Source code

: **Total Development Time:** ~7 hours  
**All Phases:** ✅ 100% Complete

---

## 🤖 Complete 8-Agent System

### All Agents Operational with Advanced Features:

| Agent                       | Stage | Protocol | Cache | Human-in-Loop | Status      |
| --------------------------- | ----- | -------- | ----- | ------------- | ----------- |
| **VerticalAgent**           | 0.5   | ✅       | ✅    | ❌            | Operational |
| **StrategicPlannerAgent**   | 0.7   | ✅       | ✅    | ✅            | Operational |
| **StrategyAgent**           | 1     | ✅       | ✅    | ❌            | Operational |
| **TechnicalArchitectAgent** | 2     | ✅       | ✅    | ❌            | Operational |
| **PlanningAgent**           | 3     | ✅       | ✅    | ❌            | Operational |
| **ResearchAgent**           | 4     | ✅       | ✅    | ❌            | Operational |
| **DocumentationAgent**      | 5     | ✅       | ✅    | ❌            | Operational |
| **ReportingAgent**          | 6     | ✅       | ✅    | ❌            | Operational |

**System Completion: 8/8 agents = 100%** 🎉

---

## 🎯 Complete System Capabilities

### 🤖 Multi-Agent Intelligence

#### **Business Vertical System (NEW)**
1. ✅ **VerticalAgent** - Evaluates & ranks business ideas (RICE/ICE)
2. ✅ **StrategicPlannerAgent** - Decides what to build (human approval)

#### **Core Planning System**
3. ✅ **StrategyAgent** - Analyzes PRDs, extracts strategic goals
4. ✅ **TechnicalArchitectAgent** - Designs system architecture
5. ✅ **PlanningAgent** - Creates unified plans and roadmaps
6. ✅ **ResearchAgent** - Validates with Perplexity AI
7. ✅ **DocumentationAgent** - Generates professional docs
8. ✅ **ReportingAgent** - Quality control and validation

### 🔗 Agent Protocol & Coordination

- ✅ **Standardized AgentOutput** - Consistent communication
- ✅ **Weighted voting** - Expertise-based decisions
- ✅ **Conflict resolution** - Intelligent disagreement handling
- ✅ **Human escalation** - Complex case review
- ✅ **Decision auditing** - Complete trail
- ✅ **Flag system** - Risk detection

-=-=-=-=-

▸ YOUR TASK
Starting at the first line and ending at the last, retype the entries above.

▸ EXERCISE ANSWER
Source code

: **Total Development Time:** ~7 hours  
**All Phases:** ✅ 100% Complete

---

## 🤖 Complete 8-Agent System

### All Agents Operational with Advanced Features:

| Agent                       | Stage | Protocol | Cache | Human-in-Loop | Status      |
| --------------------------- | ----- | -------- | ----- | ------------- | ----------- |
| **VerticalAgent**           | 0.5   | ✅       | ✅    | ❌            | Operational |
| **StrategicPlannerAgent**   | 0.7   | ✅       | ✅    | ✅            | Operational |
| **StrategyAgent**           | 1     | ✅       | ✅    | ❌            | Operational |
| **TechnicalArchitectAgent** | 2     | ✅       | ✅    | ❌            | Operational |
| **PlanningAgent**           | 3     | ✅       | ✅    | ❌            | Operational |
| **ResearchAgent**           | 4     | ✅       | ✅    | ❌            | Operational |
| **DocumentationAgent**      | 5     | ✅       | ✅    | ❌            | Operational |
| **ReportingAgent**          | 6     | ✅       | ✅    | ❌            | Operational |

**System Completion: 8/8 agents = 100%** 🎉

---

## 🎯 Complete System Capabilities

### 🤖 Multi-Agent Intelligence

#### **Business Vertical System (NEW)**
1. ✅ **VerticalAgent** - Evaluates & ranks business ideas (RICE/ICE)
2. ✅ **StrategicPlannerAgent** - Decides what to build (human approval)

#### **Core Planning System**
3. ✅ **StrategyAgent** - Analyzes PRDs, extracts strategic goals
4. ✅ **TechnicalArchitectAgent** - Designs system architecture
5. ✅ **PlanningAgent** - Creates unified plans and roadmaps
6. ✅ **ResearchAgent** - Validates with Perplexity AI
7. ✅ **DocumentationAgent** - Generates professional docs
8. ✅ **ReportingAgent** - Quality control and validation

### 🔗 Agent Protocol & Coordination

- ✅ **Standardized AgentOutput** - Consistent communication
- ✅ **Weighted voting** - Expertise-based decisions
- ✅ **Conflict resolution** - Intelligent disagreement handling
- ✅ **Human escalation** - Complex case review
- ✅ **Decision auditing** - Complete trail
- ✅ **Flag system** - Risk detection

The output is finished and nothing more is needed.